The temporary change in the b-value for the period 1964–2020 shows a minimum in the value of b (b = 1.35), preceding the earthquake of April 1, 2011 (Ml = 6.2) by about 7 years.

Large decreases in the value of b possibly associated with increasing effective levels of stress before major earthquakes. These significant decreases in the value of b can lead to an increase in effective stress before major events. An increase in the b-value after these earthquakes may mean an increase in the heterogeneity of the earth’s crust and a decrease in shear stress.
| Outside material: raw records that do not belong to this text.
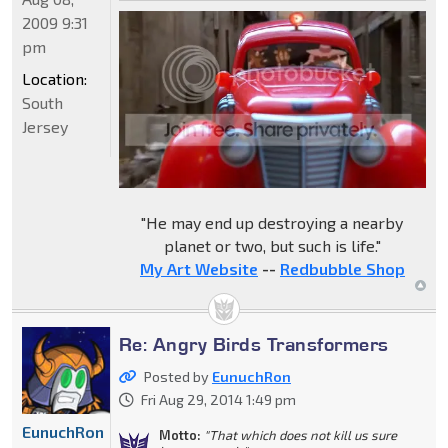
2009 9:31
pm
Location:
South
Jersey
"He may end up destroying a nearby
planet or two, but such is life."
My Art Website
--
Redbubble Shop
Re: Angry Birds Transformers
Posted by
EunuchRon
Fri Aug 29, 2014 1:49 pm
EunuchRon
Motto:
"That which does not kill us sure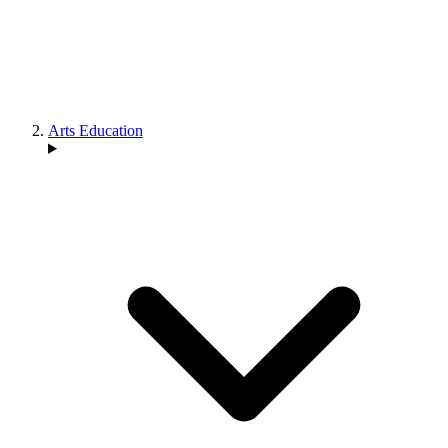
Arts Education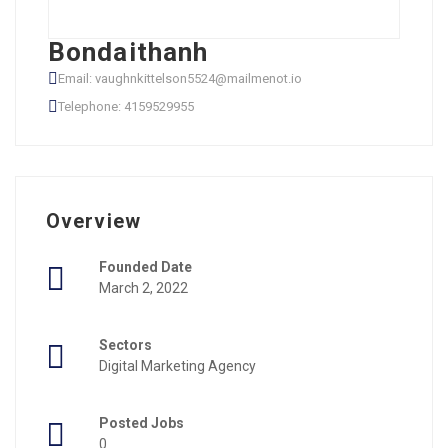
Bondaithanh
Email: vaughnkittelson5524@mailmenot.io
Telephone: 4159529955
Overview
Founded Date
March 2, 2022
Sectors
Digital Marketing Agency
Posted Jobs
0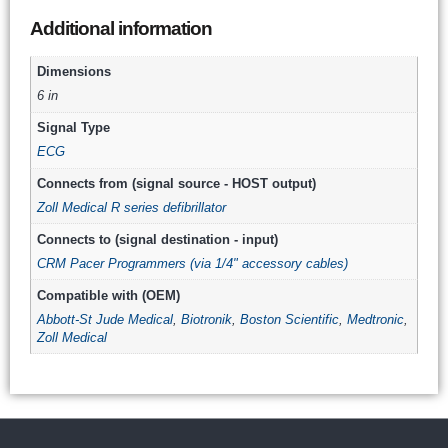
Additional information
Dimensions
6 in
Signal Type
ECG
Connects from (signal source - HOST output)
Zoll Medical R series defibrillator
Connects to (signal destination - input)
CRM Pacer Programmers (via 1/4" accessory cables)
Compatible with (OEM)
Abbott-St Jude Medical
,
Biotronik
,
Boston Scientific
,
Medtronic
,
Zoll Medical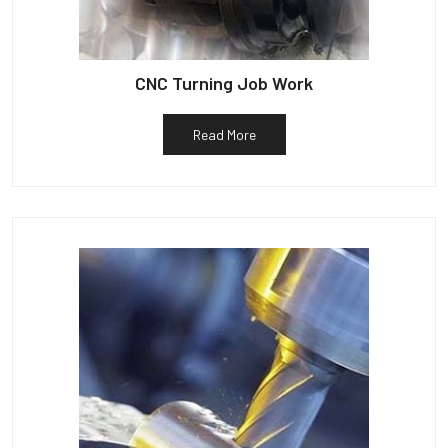
CNC Turning Job Work
Read More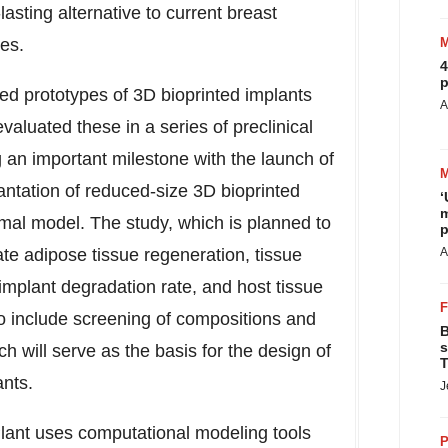
lasting alternative to current breast
es.
4
p
ed prototypes of 3D bioprinted implants
A
aluated these in a series of preclinical
an important milestone with the launch of
lantation of reduced-size 3D bioprinted
‘
m
nimal model. The study, which is planned to
p
ate adipose tissue regeneration, tissue
A
, implant degradation rate, and host tissue
so include screening of compositions and
B
s
ch will serve as the basis for the design of
T
ants.
J
lant uses computational modeling tools
P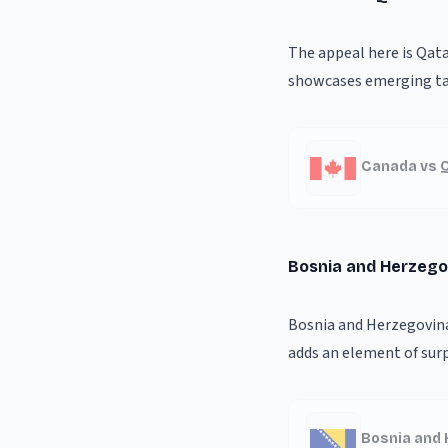
The appeal here is Qat
showcases emerging tal
Canada vs Q
Bosnia and Herzego
Bosnia and Herzegovina'
adds an element of surp
Bosnia and 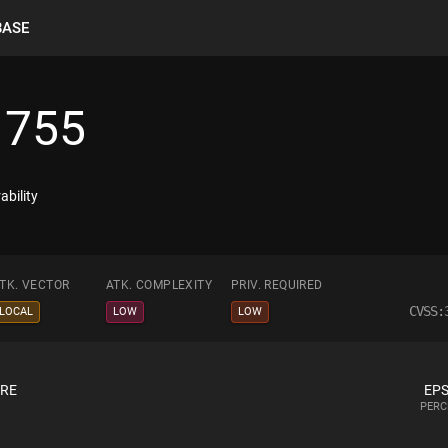
BASE
1755
ability
TK. VECTOR
ATK. COMPLEXITY
PRIV. REQUIRED
CVSS:
LOCAL
LOW
LOW
ORE
EPS
PERC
The change in the spatial distribution of the b value before the earthquake shows that the area with an abnormally low value of b covers the epicenter of the studied earthquake. These low values of b can be interpreted as a potentially locked or high-stress zone before major earthquakes.

The epicenters of the earthquakes are located in areas of relatively high value of the parameter Z ≈ 4.2, which indicates a statistically reliable determination of an area with relatively seismic “calm” before the earthquake.

Moreover, detecting these two precursory anomalies in relatively large regions might be in relevant to the preparation zone of the 2011 Crete event.

Therefore, a decrease in the value of b and seismic attenuation anomalies can be an indicator of strong stress release and these changes can be interpreted as predictors of strong seismic events in studied region.